* AUFGABE A *
Schreiben Sie die Zeilen der Datensätze weiter unten wortgetreu ab, vom Anfang der Datensätze bis einschließlich der Zeile, die „Փաշինյանին ուղղված Ռուբեն“ enthält.

* TEXTAUSZUG *
Neben anderen deutschen Herstellern war auch für Mercedes das Jahr 2024 kein einfaches. Dies zeigt sich unter anderem in den vorläufigen Geschäftszahlen. Nach zwei Gewinnwarnungen fallen die Erwartungen verhalten aus, wie die Automobilwoche im Vorfeld berichtete. Die Umsatzrendite für 2024 soll sich zwischen 7,5 und 8,5 Prozent bewegen, was im zweiten Halbjahr einer bereinigten Marge von etwa sechs Prozent entspricht. Grund dafür ist ein deutlicher Absatzrückgang bei hochpreisigen Modellen wie der S-Klasse und der G-Klasse um 14 Prozent im Vergleich zum Vorjahr. Der gesamte Absatz lag bei 1,98 Millionen Autos, womit das Unternehmen das fünfte Jahr in Folge ein rückläufiges Volumen verzeichnet.

Besonders gravierend zeigt sich der Einbruch bei den Elektroautos. 2024 sank der Absatz reiner Elektroautos um 26 Prozent im Vergleich zum Vorjahr auf insgesamt 185.100 Einheiten. Im Bereich der E-Vans fiel der Rückgang mit zehn Prozent moderater aus, sodass im Gesamtjahr 19.500 Einheiten abgesetzt wurden. Dieser Trend setzt Mercedes zusätzlich unter Druck, da die EU-Vorgaben zur CO₂-Reduzierung höhere Elektroauto-Verkäufe erfordern, um Strafzahlungen zu vermeiden.

Ola Källenius hatte 2022 eine Strategie vorgestellt, die eine Marge von etwa acht Prozent bei ungünstigen Marktbedingungen, zehn Prozent bei normalen Bedingungen und bis zu zwölf Prozent bei positiven Marktverhältnissen vorsah. Tatsächlich ist nun bereits die untere Zielmarke schwer zu halten. Auch das angestrebte Wachstum bleibt aus. Besonders der chinesische Markt bereitet Schwierigkeiten. Dort belastet die Immobilienkrise die wohlhabende Kundschaft, während lokale Hersteller im Segment der Elektroautos stark aufholen. Die Absatzzahlen in China sinken seit Jahren, insbesondere im Luxussegment, wo Mercedes traditionell hohe Margen erzielt.

Der Rückgang wirkt sich auch auf die Produktion aus. Die S-Klasse wird in Sindelfingen derzeit nur im Einschicht-Betrieb gefertigt, was den gesamten Konzern belastet. Eine schnelle Erholung ist nicht in Sicht. Insider erwarten weiterhin sinkende Verkaufszahlen sowie stagnierende oder nur leicht steigende Einnahmen, so die Automobilwoche weiter.

* BEREITGESTELLTE DATEN *

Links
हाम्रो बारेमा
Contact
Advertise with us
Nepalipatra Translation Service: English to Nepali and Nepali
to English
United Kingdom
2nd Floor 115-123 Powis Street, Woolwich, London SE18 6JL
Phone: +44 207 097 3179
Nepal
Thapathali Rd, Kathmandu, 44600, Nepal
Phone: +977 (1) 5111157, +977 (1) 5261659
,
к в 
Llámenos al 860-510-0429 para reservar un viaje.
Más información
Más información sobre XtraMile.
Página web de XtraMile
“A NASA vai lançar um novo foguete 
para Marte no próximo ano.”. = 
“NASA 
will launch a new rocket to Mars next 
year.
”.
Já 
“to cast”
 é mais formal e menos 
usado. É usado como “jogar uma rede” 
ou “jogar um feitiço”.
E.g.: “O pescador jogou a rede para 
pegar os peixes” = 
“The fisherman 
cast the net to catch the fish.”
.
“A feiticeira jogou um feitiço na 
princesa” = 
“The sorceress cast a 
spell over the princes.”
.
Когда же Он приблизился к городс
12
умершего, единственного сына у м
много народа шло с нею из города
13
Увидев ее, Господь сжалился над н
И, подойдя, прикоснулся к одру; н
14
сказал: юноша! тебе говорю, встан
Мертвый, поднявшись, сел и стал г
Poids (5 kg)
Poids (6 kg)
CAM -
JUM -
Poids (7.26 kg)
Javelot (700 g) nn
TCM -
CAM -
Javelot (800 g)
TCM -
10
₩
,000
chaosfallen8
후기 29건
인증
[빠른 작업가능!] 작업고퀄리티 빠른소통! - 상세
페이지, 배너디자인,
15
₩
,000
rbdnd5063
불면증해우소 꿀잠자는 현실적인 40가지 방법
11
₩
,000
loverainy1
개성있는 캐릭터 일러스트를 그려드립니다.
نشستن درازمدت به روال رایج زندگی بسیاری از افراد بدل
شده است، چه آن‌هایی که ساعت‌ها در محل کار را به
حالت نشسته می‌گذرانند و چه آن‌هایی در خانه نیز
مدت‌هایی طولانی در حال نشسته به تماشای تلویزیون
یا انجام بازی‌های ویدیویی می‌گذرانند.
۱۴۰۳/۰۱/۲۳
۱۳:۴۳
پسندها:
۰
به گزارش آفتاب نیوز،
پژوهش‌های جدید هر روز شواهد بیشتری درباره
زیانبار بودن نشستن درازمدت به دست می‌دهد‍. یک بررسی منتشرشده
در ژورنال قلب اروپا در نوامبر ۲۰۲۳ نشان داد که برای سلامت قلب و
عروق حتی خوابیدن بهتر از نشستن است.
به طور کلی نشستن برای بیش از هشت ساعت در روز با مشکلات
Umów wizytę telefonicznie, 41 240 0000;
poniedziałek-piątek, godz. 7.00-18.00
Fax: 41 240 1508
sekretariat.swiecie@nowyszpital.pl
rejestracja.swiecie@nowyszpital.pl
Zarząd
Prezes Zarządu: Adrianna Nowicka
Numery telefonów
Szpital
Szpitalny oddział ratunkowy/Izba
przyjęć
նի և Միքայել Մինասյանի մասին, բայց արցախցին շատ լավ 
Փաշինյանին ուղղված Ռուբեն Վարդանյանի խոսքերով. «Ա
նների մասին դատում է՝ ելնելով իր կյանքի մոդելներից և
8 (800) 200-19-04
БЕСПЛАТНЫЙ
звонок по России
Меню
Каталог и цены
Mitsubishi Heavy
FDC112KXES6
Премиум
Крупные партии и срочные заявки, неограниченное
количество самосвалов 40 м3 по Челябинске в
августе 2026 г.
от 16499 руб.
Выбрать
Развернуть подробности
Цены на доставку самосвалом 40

* AUFGABE B *
Geben Sie den Abschnitt des Textauszugs über Mercedes zwischen „Besonders gravierend zeigt“ und „Strafzahlungen zu vermeiden.“ einschließlich wortgetreu wieder.

* ANTWORTFELD A *
Links
हाम्रो बारेमा
Contact
Advertise with us
Nepalipatra Translation Service: English to Nepali and Nepali
to English
United Kingdom
2nd Floor 115-123 Powis Street, Woolwich, London SE18 6JL
Phone: +44 207 097 3179
Nepal
Thapathali Rd, Kathmandu, 44600, Nepal
Phone: +977 (1) 5111157, +977 (1) 5261659
,
к в 
Llámenos al 860-510-0429 para reservar un viaje.
Más información
Más información sobre XtraMile.
Página web de XtraMile
“A NASA vai lançar um novo foguete 
para Marte no próximo ano.”. = 
“NASA 
will launch a new rocket to Mars next 
year.
”.
Já 
“to cast”
 é mais formal e menos 
usado. É usado como “jogar uma rede” 
ou “jogar um feitiço”.
E.g.: “O pescador jogou a rede para 
pegar os peixes” = 
“The fisherman 
cast the net to catch the fish.”
.
“A feiticeira jogou um feitiço na 
princesa” = 
“The sorceress cast a 
spell over the princes.”
.
Когда же Он приблизился к городс
12
умершего, единственного сына у м
много народа шло с нею из города
13
Увидев ее, Господь сжалился над н
И, подойдя, прикоснулся к одру; н
14
сказал: юноша! тебе говорю, встан
Мертвый, поднявшись, сел и стал г
Poids (5 kg)
Poids (6 kg)
CAM -
JUM -
Poids (7.26 kg)
Javelot (700 g) nn
TCM -
CAM -
Javelot (800 g)
TCM -
10
₩
,000
chaosfallen8
후기 29건
인증
[빠른 작업가능!] 작업고퀄리티 빠른소통! - 상세
페이지, 배너디자인,
15
₩
,000
rbdnd5063
불면증해우소 꿀잠자는 현실적인 40가지 방법
11
₩
,000
loverainy1
개성있는 캐릭터 일러스트를 그려드립니다.
نشستن درازمدت به روال رایج زندگی بسیاری از افراد بدل
شده است، چه آن‌هایی که ساعت‌ها در محل کار را به
حالت نشسته می‌گذرانند و چه آن‌هایی در خانه نیز
مدت‌هایی طولانی در حال نشسته به تماشای تلویزیون
یا انجام بازی‌های ویدیویی می‌گذرانند.
۱۴۰۳/۰۱/۲۳
۱۳:۴۳
پسندها:
۰
به گزارش آفتاب نیوز،
پژوهش‌های جدید هر روز شواهد بیشتری درباره
زیانبار بودن نشستن درازمدت به دست می‌دهد‍. یک بررسی منتشرشده
در ژورنال قلب اروپا در نوامبر ۲۰۲۳ نشان داد که برای سلامت قلب و
عروق حتی خوابیدن بهتر از نشستن است.
به طور کلی نشستن برای بیش از هشت ساعت در روز با مشکلات
Umów wizytę telefonicznie, 41 240 0000;
poniedziałek-piątek, godz. 7.00-18.00
Fax: 41 240 1508
sekretariat.swiecie@nowyszpital.pl
rejestracja.swiecie@nowyszpital.pl
Zarząd
Prezes Zarządu: Adrianna Nowicka
Numery telefonów
Szpital
Szpitalny oddział ratunkowy/Izba
przyjęć
նի և Միքայել Մինասյանի մասին, բայց արցախցին շատ լավ 
Փաշինյանին ուղղված Ռուբեն Վարդանյանի խոսքերով. «Ա

* ANTWORTFELD B *
Besonders gravierend zeigt sich der Einbruch bei den Elektroautos. 2024 sank der Absatz reiner Elektroautos um 26 Prozent im Vergleich zum Vorjahr auf insgesamt 185.100 Einheiten. Im Bereich der E-Vans fiel der Rückgang mit zehn Prozent moderater aus, sodass im Gesamtjahr 19.500 Einheiten abgesetzt wurden. Dieser Trend setzt Mercedes zusätzlich unter Druck, da die EU-Vorgaben zur CO₂-Reduzierung höhere Elektroauto-Verkäufe erfordern, um Strafzahlungen zu vermeiden.